The women's basketball program at Wright State University began in the 1973–74 season. It saw its first winning season two years later, earning a 9–8 record under the direction of coach Arnelle Jackson. In 2014 Wright State won its first Horizon League tournament championship to earn a berth to the NCAA tournament for the first time under coach Mike Bradbury.
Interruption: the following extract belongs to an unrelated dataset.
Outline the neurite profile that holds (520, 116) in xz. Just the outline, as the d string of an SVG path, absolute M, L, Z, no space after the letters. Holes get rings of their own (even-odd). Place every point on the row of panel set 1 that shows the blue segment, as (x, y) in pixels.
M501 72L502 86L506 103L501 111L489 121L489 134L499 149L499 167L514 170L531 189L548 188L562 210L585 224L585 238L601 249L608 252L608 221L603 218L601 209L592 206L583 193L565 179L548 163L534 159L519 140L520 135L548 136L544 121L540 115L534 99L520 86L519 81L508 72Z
The Raiders have appeared in two postseason tournaments playing in the Women's Basketball Invitational in 2010 and 2011. The Raiders currently play their home games in the Nutter Center.

==Facilities==
- Nutter Center – men's and women's basketball
- C.J. McLin Gymnasium – volleyball
- Nischwitz Stadium – baseball
- Alumni Field at Rinzler Student Sports Complex – men's & women's soccer
- Setzer Pavilion/Mills Morgan Center – training and athletics department

==Players in professional sports==

- Brian Anderson - former Major League Baseball pitcher, who played 13 seasons for five teams, and currently a television color commentator for the Tampa Bay Rays.
- Bill Edwards - played for the Philadelphia 76ers in 1993.
- Keith Gordon - drafted in June 1990 by the Cincinnati Reds in the 2nd round of the amateur draft.
- Frank Lickliter - PGA tour player since 1991. $10 million in career earnings with two PGA tournament titles and four second-place finishes.
- Sean Murphy - is a professional baseball player for the Atlanta Braves.
- Carlos Peña - former Major League Baseball player, who played 12 seasons for eight teams.
- Vitaly Potapenko - former professional basketball player for eleven seasons in the NBA, and currently an assistant coach for the Memphis Grizzlies.
- Joe Smith - former Major League Baseball player.
- Joe Thomasson - professional basketball player for Zenit Saint Petersburg of the VTB United League.
- DaShaun Wood - former professional basketball player in Europe.